──────── DATASET

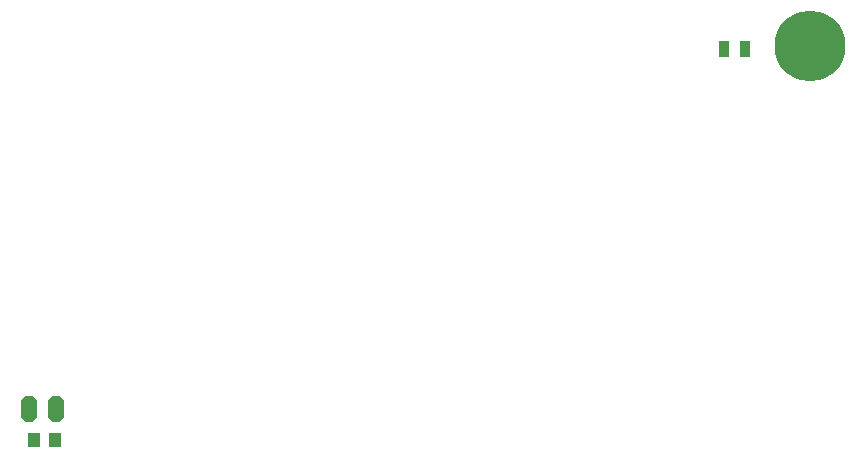
<source format=gtp>
G04*
G04 #@! TF.GenerationSoftware,Altium Limited,Altium Designer,21.0.9 (235)*
G04*
G04 Layer_Color=8421504*
%FSLAX25Y25*%
%MOIN*%
G70*
G04*
G04 #@! TF.SameCoordinates,A9EE82D5-5453-4621-884F-38B111DD7A68*
G04*
G04*
G04 #@! TF.FilePolarity,Positive*
G04*
G01*
G75*
G04:AMPARAMS|DCode=17|XSize=55mil|YSize=85mil|CornerRadius=0mil|HoleSize=0mil|Usage=FLASHONLY|Rotation=0.000|XOffset=0mil|YOffset=0mil|HoleType=Round|Shape=Octagon|*
%AMOCTAGOND17*
4,1,8,-0.01375,0.04250,0.01375,0.04250,0.02750,0.02875,0.02750,-0.02875,0.01375,-0.04250,-0.01375,-0.04250,-0.02750,-0.02875,-0.02750,0.02875,-0.01375,0.04250,0.0*
%
%ADD17OCTAGOND17*%

%ADD18R,0.04016X0.05000*%
%ADD19R,0.03701X0.05315*%
%ADD20C,0.23622*%
D17*
X384389Y396358D02*
D03*
X393445D02*
D03*
D18*
X386009Y386229D02*
D03*
X393016D02*
D03*
D19*
X623090Y516520D02*
D03*
X616082D02*
D03*
D20*
X644884Y517410D02*
D03*
M02*

</source>
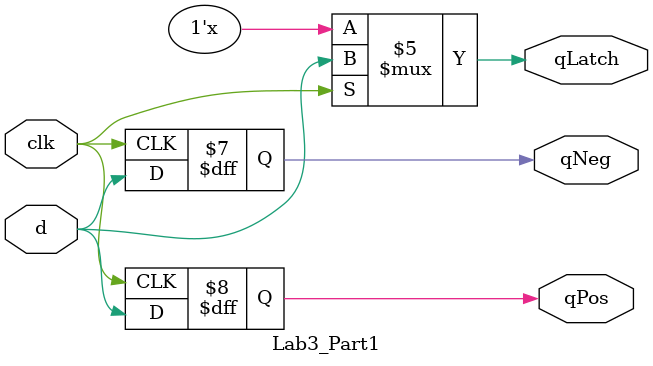
<source format=v>

module Lab3_Part1 (
    input wire clk,
    input wire d,
    output reg qLatch,
    output reg qPos,
    output reg qNeg
);

always @ (clk or d)
begin
    if (clk)
        qLatch = d;
end

always @ (posedge clk)
begin
    qPos <= d;
end

always @ (negedge clk)
begin
    qNeg <= d;
end

endmodule

</source>
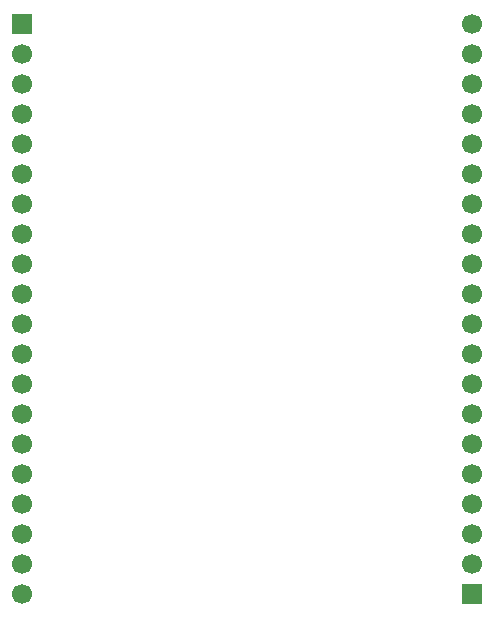
<source format=gbr>
G04 DipTrace 3.1.0.1*
G04 BottomMask.gbr*
%MOIN*%
G04 #@! TF.FileFunction,Soldermask,Bot*
G04 #@! TF.Part,Single*
%ADD30C,0.066929*%
%ADD32R,0.066929X0.066929*%
%FSLAX26Y26*%
G04*
G70*
G90*
G75*
G01*
G04 BotMask*
%LPD*%
D32*
X1938976Y447638D3*
D30*
Y547638D3*
Y647638D3*
Y747638D3*
Y847638D3*
Y947638D3*
Y1047638D3*
Y1147638D3*
Y1247638D3*
Y1347638D3*
Y1447638D3*
Y1547638D3*
Y1647638D3*
Y1747638D3*
Y1847638D3*
Y1947638D3*
Y2047638D3*
Y2147638D3*
Y2247638D3*
Y2347638D3*
D32*
X438976D3*
D30*
Y2247638D3*
Y2147638D3*
Y2047638D3*
Y1947638D3*
Y1847638D3*
Y1747638D3*
Y1647638D3*
Y1547638D3*
Y1447638D3*
Y1347638D3*
Y1247638D3*
Y1147638D3*
Y1047638D3*
Y947638D3*
Y847638D3*
Y747638D3*
Y647638D3*
Y547638D3*
Y447638D3*
M02*

</source>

────────────────

WHAT THE TASK ASKS:
Reproduce the listing verbatim, and keep the pictures out of the copy.

SOLUTION TO THIS PROBLEM:
<source format=gtp>
G04*
G04 #@! TF.GenerationSoftware,Altium Limited,Altium Designer,21.0.9 (235)*
G04*
G04 Layer_Color=8421504*
%FSLAX25Y25*%
%MOIN*%
G70*
G04*
G04 #@! TF.SameCoordinates,A9EE82D5-5453-4621-884F-38B111DD7A68*
G04*
G04*
G04 #@! TF.FilePolarity,Positive*
G04*
G01*
G75*
G04:AMPARAMS|DCode=17|XSize=55mil|YSize=85mil|CornerRadius=0mil|HoleSize=0mil|Usage=FLASHONLY|Rotation=0.000|XOffset=0mil|YOffset=0mil|HoleType=Round|Shape=Octagon|*
%AMOCTAGOND17*
4,1,8,-0.01375,0.04250,0.01375,0.04250,0.02750,0.02875,0.02750,-0.02875,0.01375,-0.04250,-0.01375,-0.04250,-0.02750,-0.02875,-0.02750,0.02875,-0.01375,0.04250,0.0*
%
%ADD17OCTAGOND17*%

%ADD18R,0.04016X0.05000*%
%ADD19R,0.03701X0.05315*%
%ADD20C,0.23622*%
D17*
X384389Y396358D02*
D03*
X393445D02*
D03*
D18*
X386009Y386229D02*
D03*
X393016D02*
D03*
D19*
X623090Y516520D02*
D03*
X616082D02*
D03*
D20*
X644884Y517410D02*
D03*
M02*

</source>
<source format=v>

module Lab3_Part1 (
    input wire clk,
    input wire d,
    output reg qLatch,
    output reg qPos,
    output reg qNeg
);

always @ (clk or d)
begin
    if (clk)
        qLatch = d;
end

always @ (posedge clk)
begin
    qPos <= d;
end

always @ (negedge clk)
begin
    qNeg <= d;
end

endmodule

</source>
<source format=gbr>
G04 DipTrace 3.1.0.1*
G04 BottomMask.gbr*
%MOIN*%
G04 #@! TF.FileFunction,Soldermask,Bot*
G04 #@! TF.Part,Single*
%ADD30C,0.066929*%
%ADD32R,0.066929X0.066929*%
%FSLAX26Y26*%
G04*
G70*
G90*
G75*
G01*
G04 BotMask*
%LPD*%
D32*
X1938976Y447638D3*
D30*
Y547638D3*
Y647638D3*
Y747638D3*
Y847638D3*
Y947638D3*
Y1047638D3*
Y1147638D3*
Y1247638D3*
Y1347638D3*
Y1447638D3*
Y1547638D3*
Y1647638D3*
Y1747638D3*
Y1847638D3*
Y1947638D3*
Y2047638D3*
Y2147638D3*
Y2247638D3*
Y2347638D3*
D32*
X438976D3*
D30*
Y2247638D3*
Y2147638D3*
Y2047638D3*
Y1947638D3*
Y1847638D3*
Y1747638D3*
Y1647638D3*
Y1547638D3*
Y1447638D3*
Y1347638D3*
Y1247638D3*
Y1147638D3*
Y1047638D3*
Y947638D3*
Y847638D3*
Y747638D3*
Y647638D3*
Y547638D3*
Y447638D3*
M02*

</source>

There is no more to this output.